Second, especially when, as here, the concerns of the board are wholly speculative, the plaintiff should have been afforded more time to respond. To hold otherwise requires applicants for site plan review to anticipate and answer the whims of each board member in order to ensure that their proposals are approved. I find this result untenable, because the review process does not confer unfettered discretion upon local planning boards. 15 P. Loughlin, New Hampshire Practice, Land Use, Planning and ZONING § 30.09, at 437 (2000). As the majority recognizes, the authority to conduct site plan review “does not give the planning board the authority to deny a particular use simply because it does not feel that the proposed use is an appropriate use of the land.” Id. Indeed, “[i]f the planning board could deny uses it thought to be inappropriate,” zoning would become obsolete, as it would “afford no protection to a landowner.” Id. Accordingly, the musings of individual board members must be tempered by a meaningful opportunity for applicants to respond if site plan review is not to degenerate into a wholly discretionary review process in which the *82unanticipated speculation of board members is permitted to justify its decision.

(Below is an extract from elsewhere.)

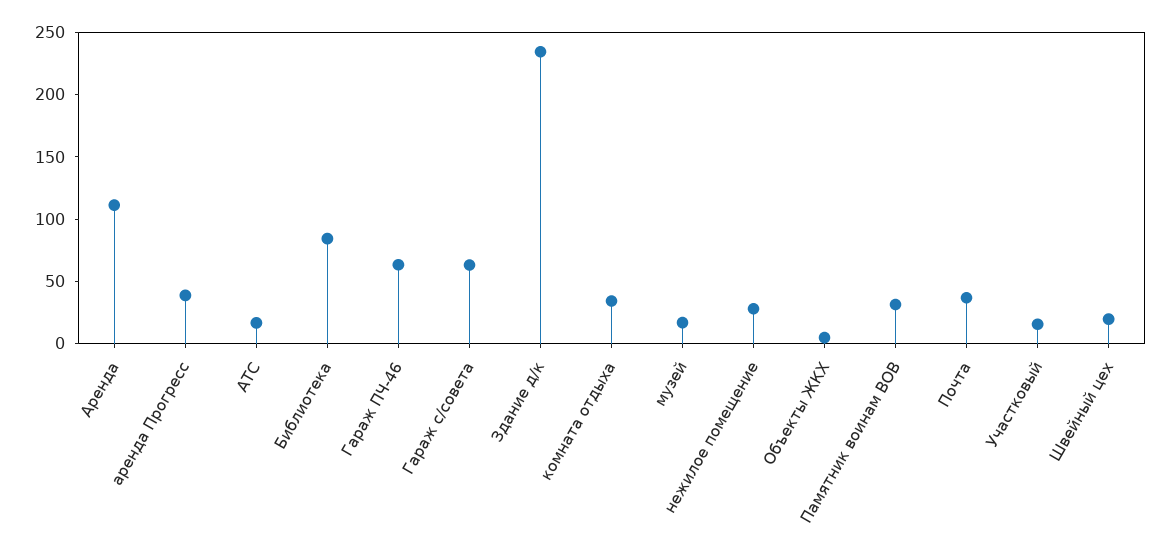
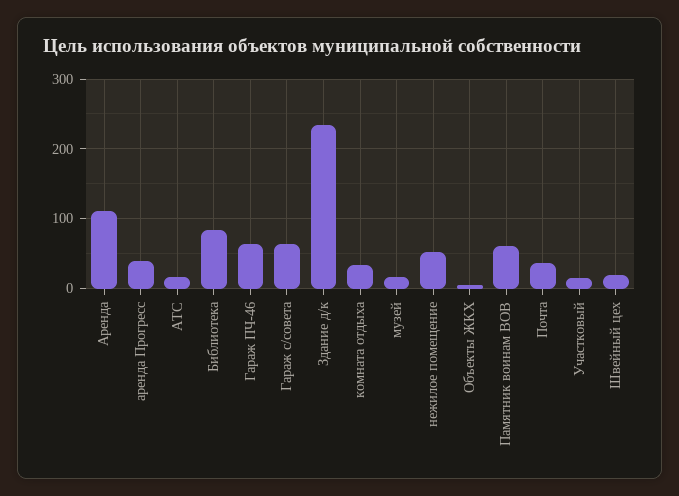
нежилое помещение: 30 -> 50
Памятник воинам ВОВ: 30 -> 60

As such, I would not penalize the plaintiff for being unable to answer the issues raised by the board members during the meeting. Rather, I believe the board should have afforded the plaintiff more time to respond to its concerns before acting upon the site plan. That the plaintiff may not have requested more time to redress the board’s concerns is of no import. As we have previously recognized, in furtherance of Part I, Article 1 of our State Constitution, municipalities have an obligation to provide assistance to all their citizens seeking board approval. Richmond, 149 N.H. at 314-15; see also Savage v. Town of Rye, 120 N.H. 409, 411 (1980). This measure of assistance certainly includes informing applicants not only whether their applications are substantively acceptable but also whether they are technically in order. Savage, 120 N.H. at 411.1 would also include the duty to provide applicants with sufficient time to respond to the board’s concerns.
I would remand the petition to the board so that the plaintiff would have the opportunity to address its flagpole concerns. Therefore, respectfully, I dissent.